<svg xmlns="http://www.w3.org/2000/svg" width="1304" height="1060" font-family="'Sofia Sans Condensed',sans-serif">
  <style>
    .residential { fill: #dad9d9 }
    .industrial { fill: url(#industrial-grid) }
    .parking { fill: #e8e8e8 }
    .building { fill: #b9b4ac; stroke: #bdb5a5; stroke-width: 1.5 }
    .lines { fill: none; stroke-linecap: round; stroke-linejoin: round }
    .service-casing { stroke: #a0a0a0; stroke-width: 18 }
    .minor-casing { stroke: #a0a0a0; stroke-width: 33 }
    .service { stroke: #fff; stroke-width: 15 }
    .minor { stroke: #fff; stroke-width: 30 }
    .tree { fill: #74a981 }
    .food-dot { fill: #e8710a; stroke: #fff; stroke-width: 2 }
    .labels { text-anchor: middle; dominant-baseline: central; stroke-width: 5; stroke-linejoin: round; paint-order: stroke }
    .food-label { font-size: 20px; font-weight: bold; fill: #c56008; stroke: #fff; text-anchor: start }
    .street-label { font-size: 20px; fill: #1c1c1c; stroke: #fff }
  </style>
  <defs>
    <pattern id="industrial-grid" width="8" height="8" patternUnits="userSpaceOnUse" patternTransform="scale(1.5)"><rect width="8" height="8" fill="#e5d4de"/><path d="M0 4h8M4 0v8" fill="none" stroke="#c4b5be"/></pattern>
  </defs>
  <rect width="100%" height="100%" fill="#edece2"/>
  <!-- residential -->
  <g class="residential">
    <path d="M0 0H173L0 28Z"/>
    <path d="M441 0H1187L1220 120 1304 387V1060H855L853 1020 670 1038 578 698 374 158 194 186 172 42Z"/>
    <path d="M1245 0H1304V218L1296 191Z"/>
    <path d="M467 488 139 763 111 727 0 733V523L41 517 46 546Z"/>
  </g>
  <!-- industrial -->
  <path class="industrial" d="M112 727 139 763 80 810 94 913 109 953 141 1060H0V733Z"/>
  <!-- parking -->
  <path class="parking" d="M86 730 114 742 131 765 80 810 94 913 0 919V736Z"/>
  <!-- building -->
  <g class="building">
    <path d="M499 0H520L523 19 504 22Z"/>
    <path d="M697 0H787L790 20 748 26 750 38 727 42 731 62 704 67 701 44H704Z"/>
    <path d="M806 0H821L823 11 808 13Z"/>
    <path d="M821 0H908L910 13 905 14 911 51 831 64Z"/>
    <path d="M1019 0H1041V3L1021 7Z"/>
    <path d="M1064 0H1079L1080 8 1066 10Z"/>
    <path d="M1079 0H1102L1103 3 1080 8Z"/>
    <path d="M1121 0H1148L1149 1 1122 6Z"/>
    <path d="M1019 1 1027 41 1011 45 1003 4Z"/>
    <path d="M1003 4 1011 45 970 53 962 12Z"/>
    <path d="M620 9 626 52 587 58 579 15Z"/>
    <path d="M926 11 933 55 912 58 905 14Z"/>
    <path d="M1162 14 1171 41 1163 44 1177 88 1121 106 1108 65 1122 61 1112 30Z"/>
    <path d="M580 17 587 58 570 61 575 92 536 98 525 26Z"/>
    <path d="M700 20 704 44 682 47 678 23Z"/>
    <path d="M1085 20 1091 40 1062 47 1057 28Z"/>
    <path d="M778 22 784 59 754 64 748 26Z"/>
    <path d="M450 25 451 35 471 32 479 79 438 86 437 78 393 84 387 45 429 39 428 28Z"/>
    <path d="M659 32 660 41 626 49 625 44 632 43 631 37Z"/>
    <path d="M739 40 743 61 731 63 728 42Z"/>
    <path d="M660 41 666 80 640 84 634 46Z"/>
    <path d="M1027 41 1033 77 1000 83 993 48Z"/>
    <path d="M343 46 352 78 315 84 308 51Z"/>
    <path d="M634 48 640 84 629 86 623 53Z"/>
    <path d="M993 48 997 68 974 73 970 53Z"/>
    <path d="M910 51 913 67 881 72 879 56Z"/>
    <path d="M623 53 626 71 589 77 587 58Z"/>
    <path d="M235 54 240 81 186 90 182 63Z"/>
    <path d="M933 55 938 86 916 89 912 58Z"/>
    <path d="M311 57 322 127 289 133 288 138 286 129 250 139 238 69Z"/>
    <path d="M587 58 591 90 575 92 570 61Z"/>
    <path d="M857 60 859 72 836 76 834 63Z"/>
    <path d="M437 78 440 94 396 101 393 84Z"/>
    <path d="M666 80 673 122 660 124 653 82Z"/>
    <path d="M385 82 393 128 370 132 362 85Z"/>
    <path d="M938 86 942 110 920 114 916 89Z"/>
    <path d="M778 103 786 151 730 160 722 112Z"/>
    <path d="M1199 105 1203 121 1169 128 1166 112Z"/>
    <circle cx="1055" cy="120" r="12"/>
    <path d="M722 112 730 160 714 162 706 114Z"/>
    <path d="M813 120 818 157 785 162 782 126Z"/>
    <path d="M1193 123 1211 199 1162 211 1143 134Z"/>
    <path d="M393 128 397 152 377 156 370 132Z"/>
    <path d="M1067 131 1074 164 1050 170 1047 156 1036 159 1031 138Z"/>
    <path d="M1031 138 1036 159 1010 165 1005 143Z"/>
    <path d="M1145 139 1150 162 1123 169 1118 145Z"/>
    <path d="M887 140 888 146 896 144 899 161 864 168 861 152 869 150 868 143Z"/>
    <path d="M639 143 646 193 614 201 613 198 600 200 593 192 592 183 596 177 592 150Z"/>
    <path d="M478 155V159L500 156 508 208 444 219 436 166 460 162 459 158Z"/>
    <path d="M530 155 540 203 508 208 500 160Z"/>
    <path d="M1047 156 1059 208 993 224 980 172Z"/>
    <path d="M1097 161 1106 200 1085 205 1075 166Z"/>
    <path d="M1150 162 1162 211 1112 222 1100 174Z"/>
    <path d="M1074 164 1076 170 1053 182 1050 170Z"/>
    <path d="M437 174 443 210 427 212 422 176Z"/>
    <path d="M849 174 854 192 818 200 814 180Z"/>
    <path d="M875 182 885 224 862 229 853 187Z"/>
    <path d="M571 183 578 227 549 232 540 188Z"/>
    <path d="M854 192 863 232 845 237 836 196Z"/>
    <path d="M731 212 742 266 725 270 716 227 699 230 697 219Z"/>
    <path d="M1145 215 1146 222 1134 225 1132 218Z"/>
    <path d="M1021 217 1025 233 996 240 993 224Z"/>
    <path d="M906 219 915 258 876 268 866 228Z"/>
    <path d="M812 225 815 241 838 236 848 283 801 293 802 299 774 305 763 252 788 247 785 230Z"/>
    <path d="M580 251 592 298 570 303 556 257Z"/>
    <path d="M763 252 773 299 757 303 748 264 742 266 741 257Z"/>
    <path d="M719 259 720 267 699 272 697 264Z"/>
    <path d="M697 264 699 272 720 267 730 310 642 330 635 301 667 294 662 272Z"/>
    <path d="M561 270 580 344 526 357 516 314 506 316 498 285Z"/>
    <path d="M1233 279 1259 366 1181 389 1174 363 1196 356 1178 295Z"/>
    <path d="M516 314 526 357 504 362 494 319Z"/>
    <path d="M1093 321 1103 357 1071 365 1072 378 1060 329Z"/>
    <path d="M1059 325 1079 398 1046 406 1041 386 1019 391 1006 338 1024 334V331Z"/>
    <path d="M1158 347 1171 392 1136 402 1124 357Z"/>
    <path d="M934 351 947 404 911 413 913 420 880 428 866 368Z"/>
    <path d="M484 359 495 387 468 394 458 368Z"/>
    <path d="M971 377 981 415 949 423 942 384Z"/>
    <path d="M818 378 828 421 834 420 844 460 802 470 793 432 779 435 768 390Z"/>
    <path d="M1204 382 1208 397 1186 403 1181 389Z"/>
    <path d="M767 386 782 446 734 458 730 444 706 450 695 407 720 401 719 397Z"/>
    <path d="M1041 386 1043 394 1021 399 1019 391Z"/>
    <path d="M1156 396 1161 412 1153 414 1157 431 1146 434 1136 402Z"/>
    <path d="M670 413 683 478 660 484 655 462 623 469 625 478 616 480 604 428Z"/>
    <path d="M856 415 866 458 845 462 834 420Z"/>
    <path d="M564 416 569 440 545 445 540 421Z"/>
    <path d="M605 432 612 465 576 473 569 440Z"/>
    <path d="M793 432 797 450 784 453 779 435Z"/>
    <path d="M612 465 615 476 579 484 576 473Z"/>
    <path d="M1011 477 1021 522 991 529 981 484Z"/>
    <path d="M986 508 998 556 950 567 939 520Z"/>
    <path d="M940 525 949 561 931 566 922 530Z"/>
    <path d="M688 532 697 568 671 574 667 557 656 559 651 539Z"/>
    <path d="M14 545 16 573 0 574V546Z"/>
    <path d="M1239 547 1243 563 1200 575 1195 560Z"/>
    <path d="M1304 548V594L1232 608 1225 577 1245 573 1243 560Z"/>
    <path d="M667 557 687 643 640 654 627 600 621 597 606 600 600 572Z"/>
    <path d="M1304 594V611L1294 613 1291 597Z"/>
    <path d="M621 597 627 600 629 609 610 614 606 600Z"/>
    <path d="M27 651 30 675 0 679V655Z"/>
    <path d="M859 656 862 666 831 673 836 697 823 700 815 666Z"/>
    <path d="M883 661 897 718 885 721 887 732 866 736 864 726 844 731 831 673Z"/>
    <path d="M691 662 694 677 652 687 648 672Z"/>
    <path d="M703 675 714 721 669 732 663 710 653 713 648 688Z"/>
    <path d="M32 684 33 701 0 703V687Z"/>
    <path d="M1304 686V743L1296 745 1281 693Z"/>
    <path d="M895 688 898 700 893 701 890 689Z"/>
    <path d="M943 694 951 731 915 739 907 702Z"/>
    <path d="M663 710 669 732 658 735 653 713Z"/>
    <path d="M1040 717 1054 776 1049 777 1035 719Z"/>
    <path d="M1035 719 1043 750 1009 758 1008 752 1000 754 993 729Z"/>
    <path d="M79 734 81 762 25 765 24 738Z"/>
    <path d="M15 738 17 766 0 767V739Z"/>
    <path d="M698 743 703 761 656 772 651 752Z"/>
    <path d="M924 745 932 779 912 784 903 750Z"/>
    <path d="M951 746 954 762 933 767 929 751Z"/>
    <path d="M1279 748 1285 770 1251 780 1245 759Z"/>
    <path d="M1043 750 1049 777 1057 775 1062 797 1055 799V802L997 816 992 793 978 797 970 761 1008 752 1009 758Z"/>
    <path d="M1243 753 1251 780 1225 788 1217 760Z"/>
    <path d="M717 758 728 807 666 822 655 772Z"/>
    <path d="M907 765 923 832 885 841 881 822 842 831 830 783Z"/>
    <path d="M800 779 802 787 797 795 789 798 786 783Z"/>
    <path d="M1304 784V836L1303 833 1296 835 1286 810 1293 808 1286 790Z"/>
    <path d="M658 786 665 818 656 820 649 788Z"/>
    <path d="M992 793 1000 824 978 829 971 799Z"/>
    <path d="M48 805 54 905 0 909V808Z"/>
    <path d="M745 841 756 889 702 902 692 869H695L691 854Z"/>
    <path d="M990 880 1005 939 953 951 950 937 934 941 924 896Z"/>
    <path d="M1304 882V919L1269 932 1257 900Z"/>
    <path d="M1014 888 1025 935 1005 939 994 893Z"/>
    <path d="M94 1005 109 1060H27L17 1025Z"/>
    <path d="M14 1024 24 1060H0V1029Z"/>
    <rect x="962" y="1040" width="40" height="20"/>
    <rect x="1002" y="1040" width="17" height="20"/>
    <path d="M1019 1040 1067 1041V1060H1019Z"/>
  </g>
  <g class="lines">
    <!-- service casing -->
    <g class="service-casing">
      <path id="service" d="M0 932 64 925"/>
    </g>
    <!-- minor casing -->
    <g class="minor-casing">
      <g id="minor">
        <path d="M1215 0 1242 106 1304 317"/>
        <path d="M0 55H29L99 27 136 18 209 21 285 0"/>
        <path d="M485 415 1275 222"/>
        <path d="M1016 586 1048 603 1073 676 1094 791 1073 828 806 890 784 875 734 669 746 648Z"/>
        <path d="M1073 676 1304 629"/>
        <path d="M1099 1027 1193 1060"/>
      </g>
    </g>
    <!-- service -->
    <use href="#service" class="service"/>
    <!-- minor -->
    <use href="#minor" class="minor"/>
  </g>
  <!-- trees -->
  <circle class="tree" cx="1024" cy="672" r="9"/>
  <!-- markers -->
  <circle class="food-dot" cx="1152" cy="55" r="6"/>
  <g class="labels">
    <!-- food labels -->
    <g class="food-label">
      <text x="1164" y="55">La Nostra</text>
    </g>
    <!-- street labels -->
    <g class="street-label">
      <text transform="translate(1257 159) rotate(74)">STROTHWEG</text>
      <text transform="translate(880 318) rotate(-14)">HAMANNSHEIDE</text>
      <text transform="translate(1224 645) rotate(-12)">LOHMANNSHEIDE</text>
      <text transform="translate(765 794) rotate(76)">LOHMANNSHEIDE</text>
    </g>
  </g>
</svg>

§

--- REQUIRED ACTION ---
Gather each line from the listing above that holds "lines".

--- RESPONSE TO THE TASK ---
    .lines { fill: none; stroke-linecap: round; stroke-linejoin: round }
  <g class="lines">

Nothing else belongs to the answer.